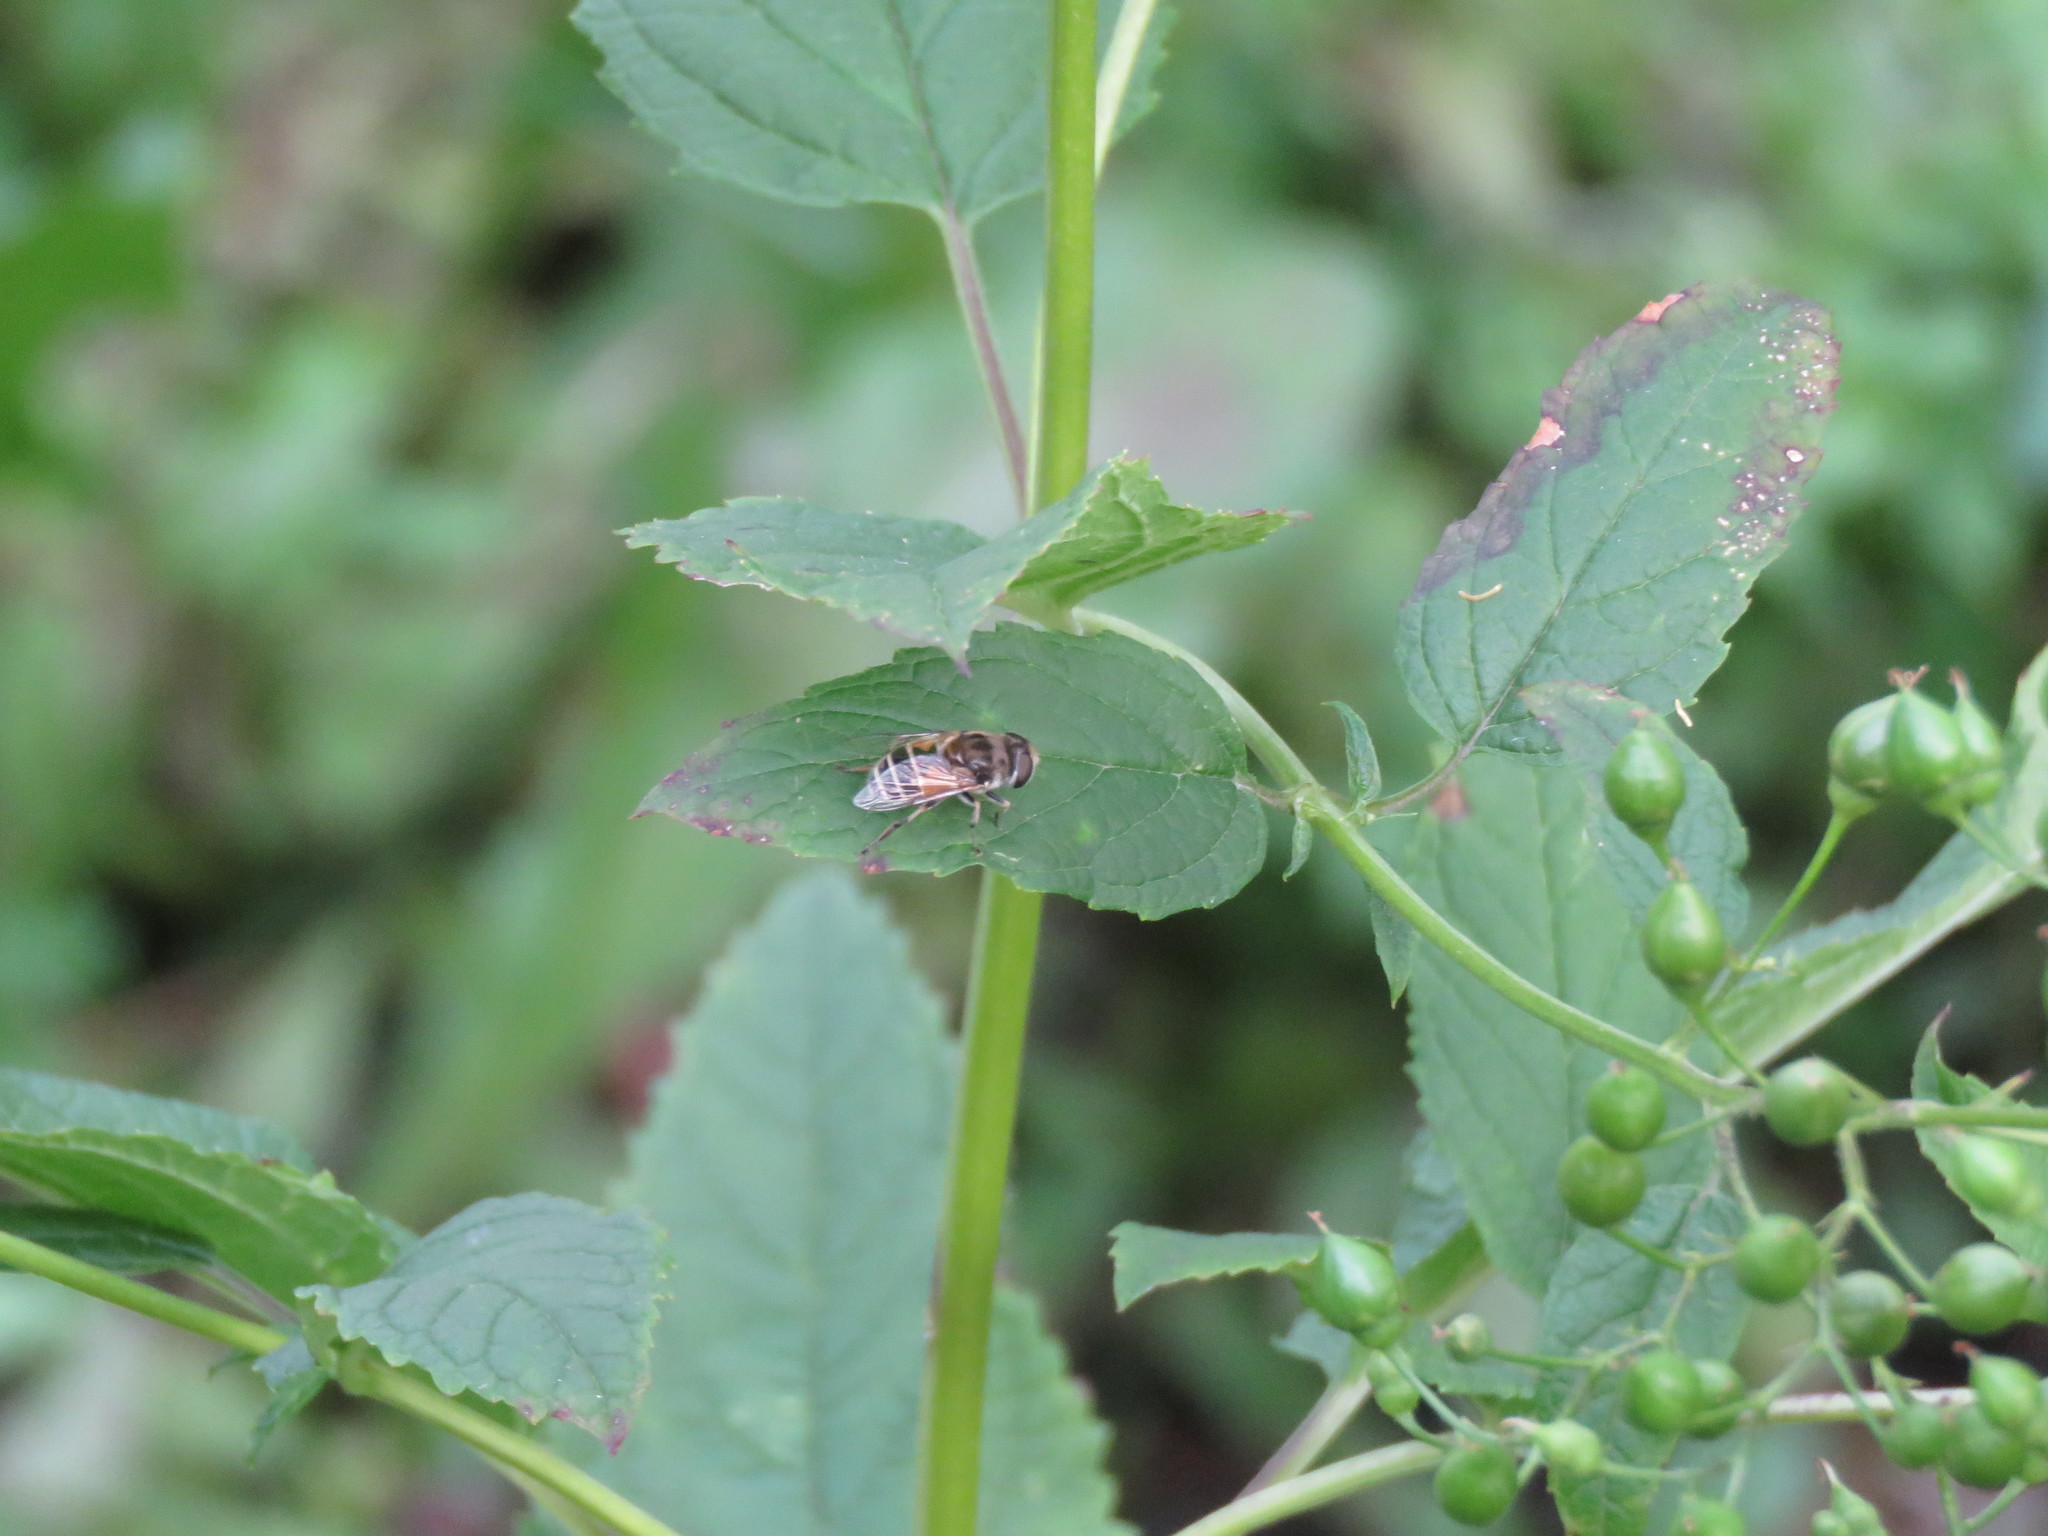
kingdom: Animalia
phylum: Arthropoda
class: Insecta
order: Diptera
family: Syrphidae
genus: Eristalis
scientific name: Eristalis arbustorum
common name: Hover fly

□ □ □ □ □

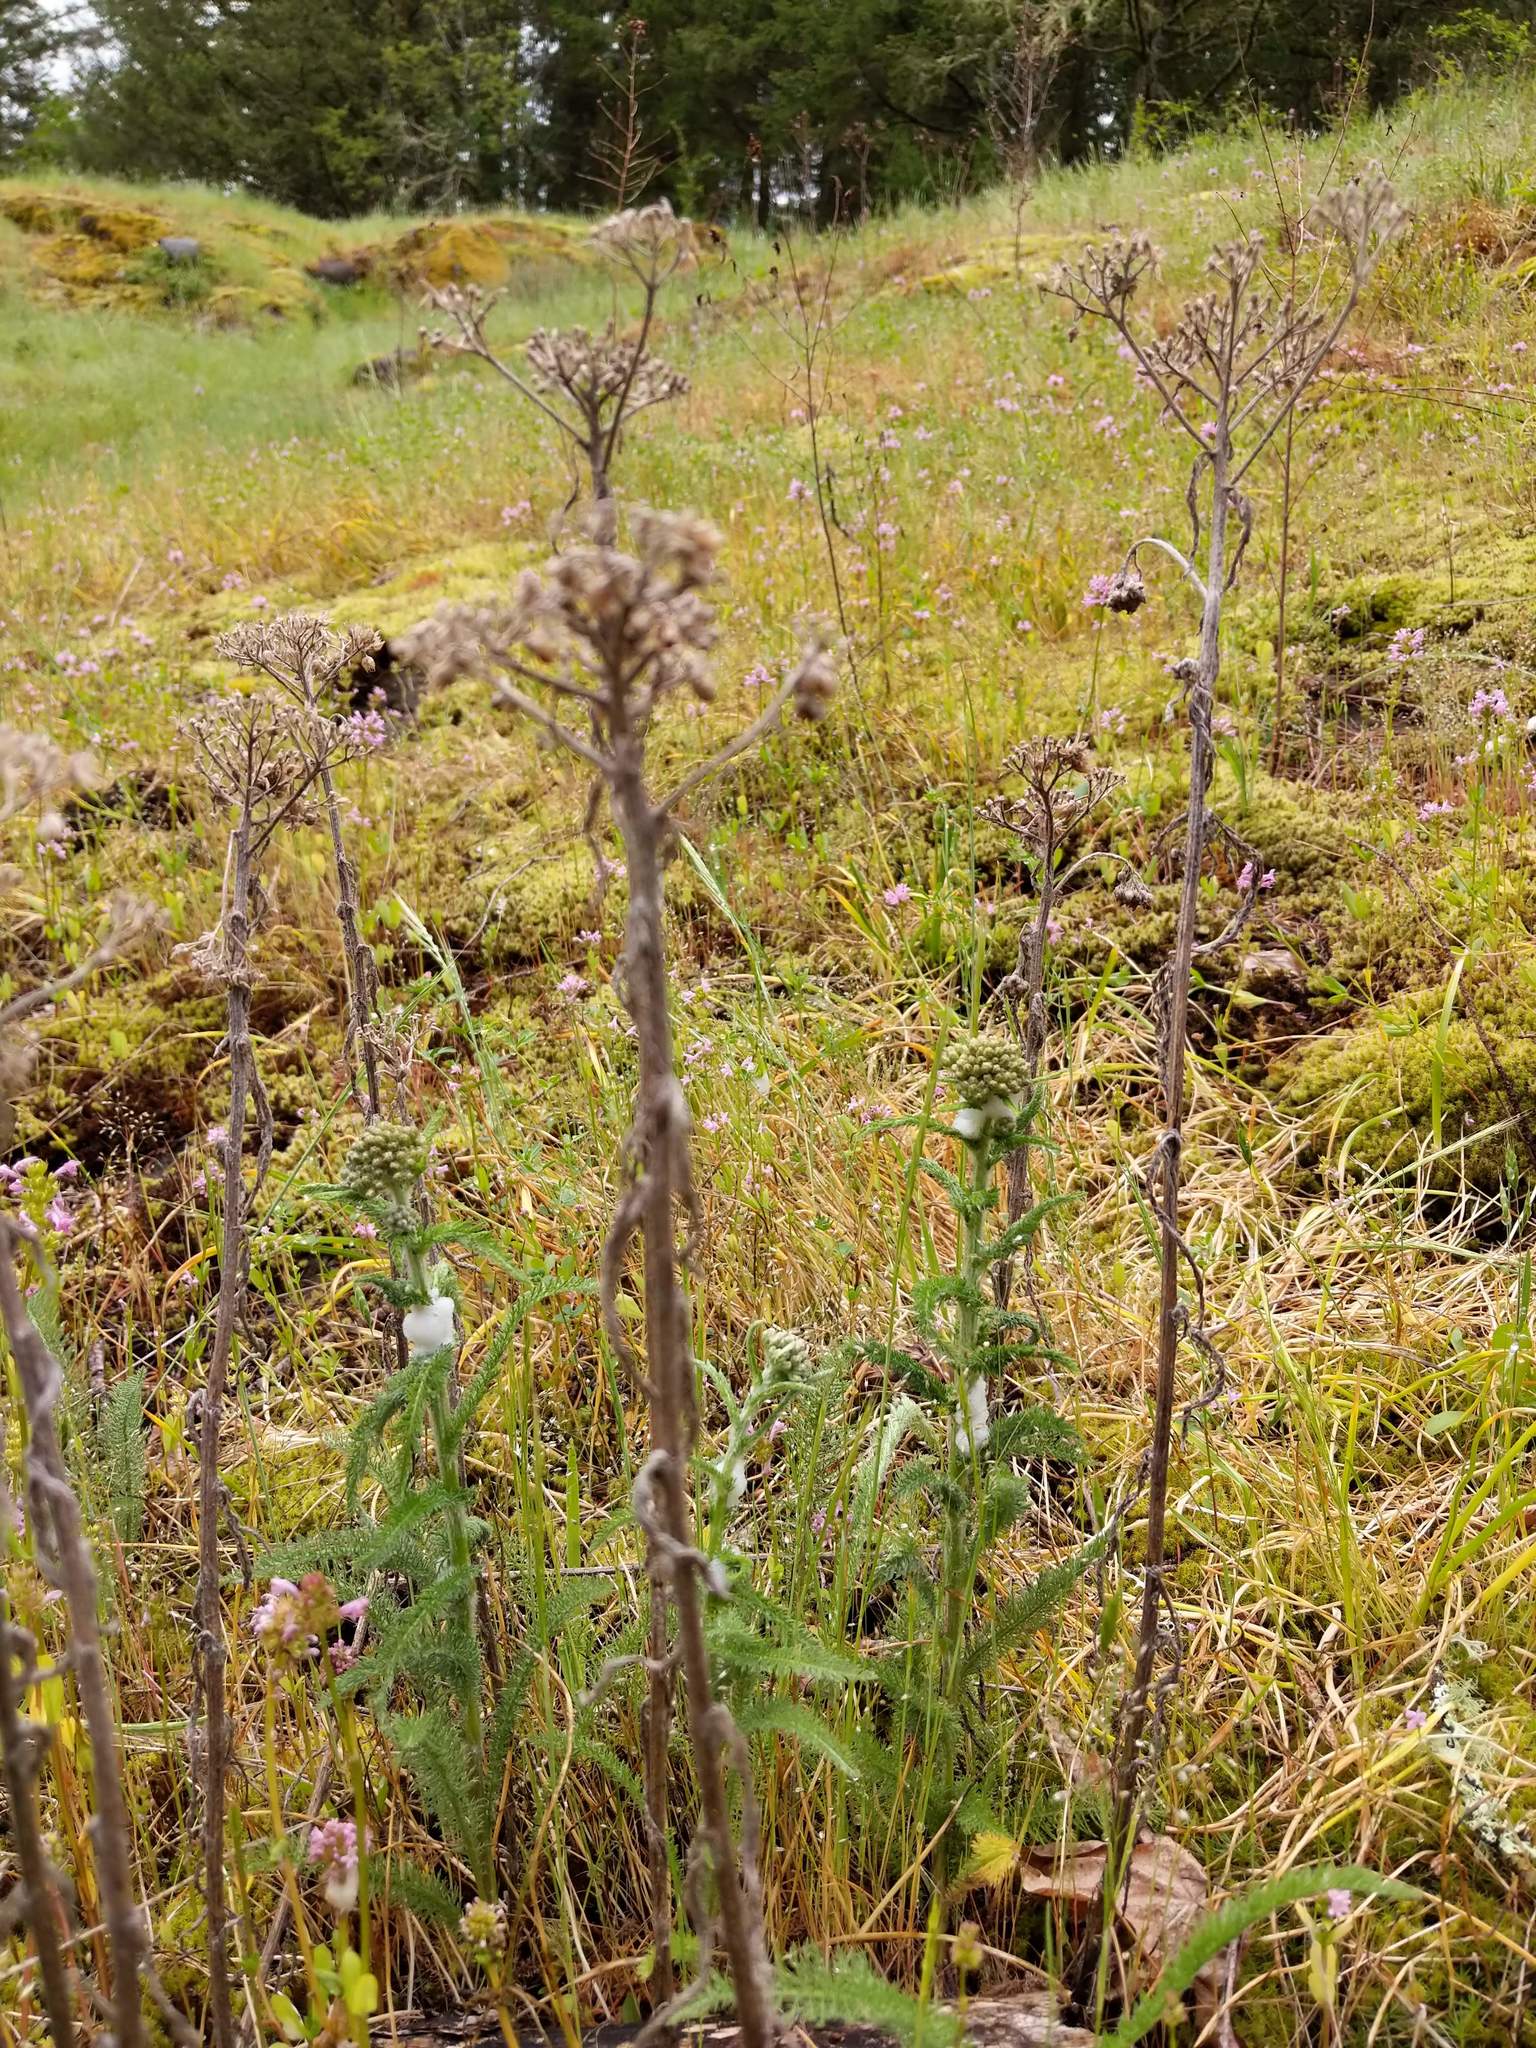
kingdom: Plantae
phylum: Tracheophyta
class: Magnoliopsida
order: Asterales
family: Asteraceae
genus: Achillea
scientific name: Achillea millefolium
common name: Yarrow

□ □ □ □ □

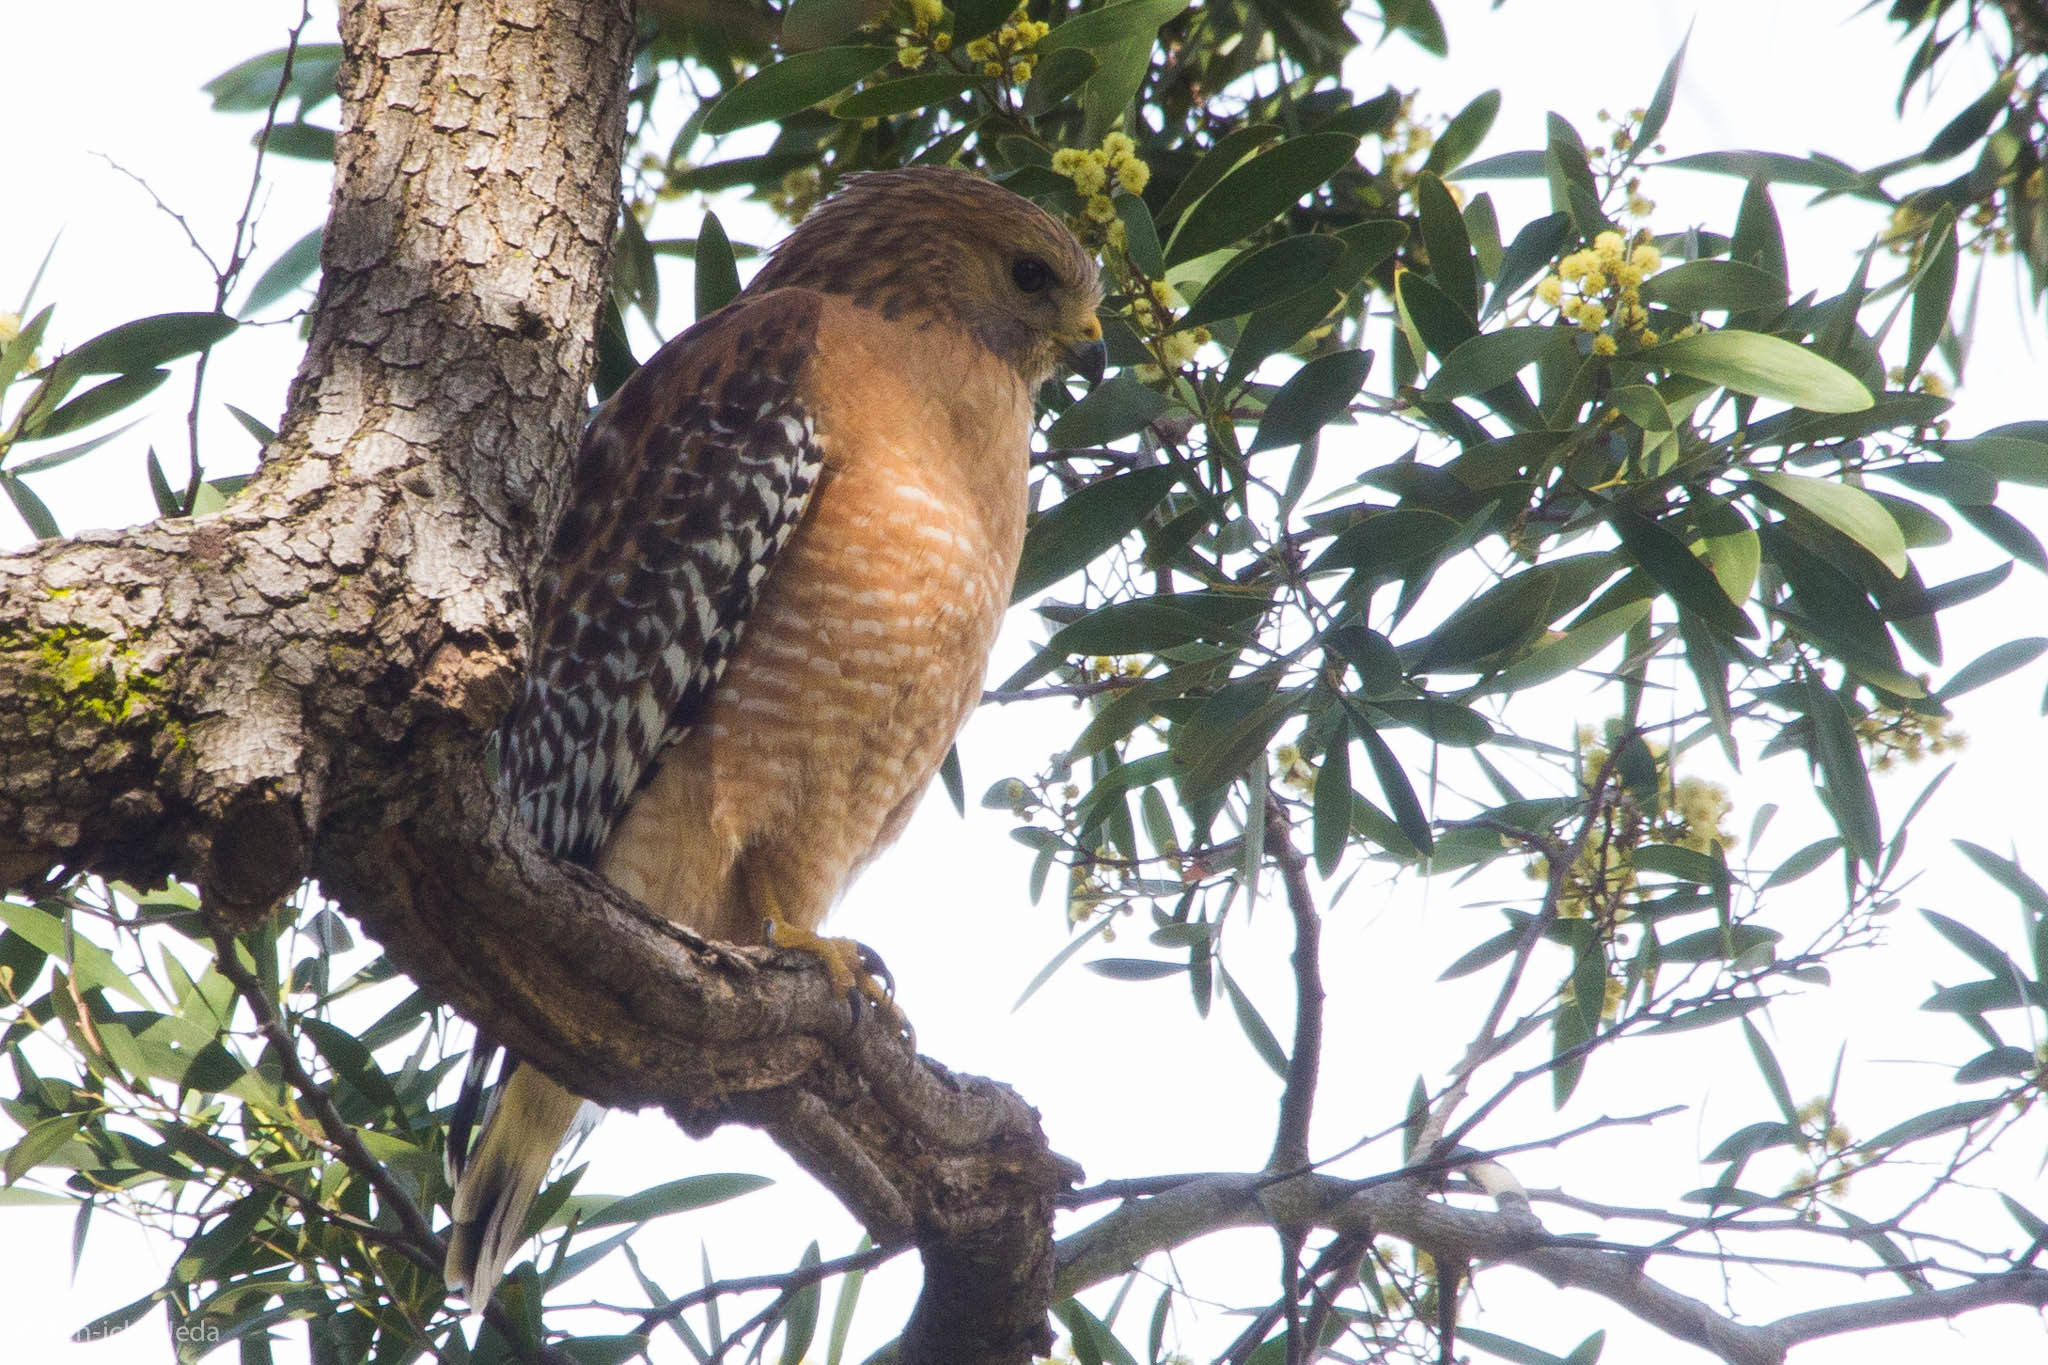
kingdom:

□ □ □ □ □

# Written instruction
Copy the lines from the one with "phylum: Tracheophyta" through the one with "scientific name: Achillea millefolium", word for word.

# Full response
phylum: Tracheophyta
class: Magnoliopsida
order: Asterales
family: Asteraceae
genus: Achillea
scientific name: Achillea millefolium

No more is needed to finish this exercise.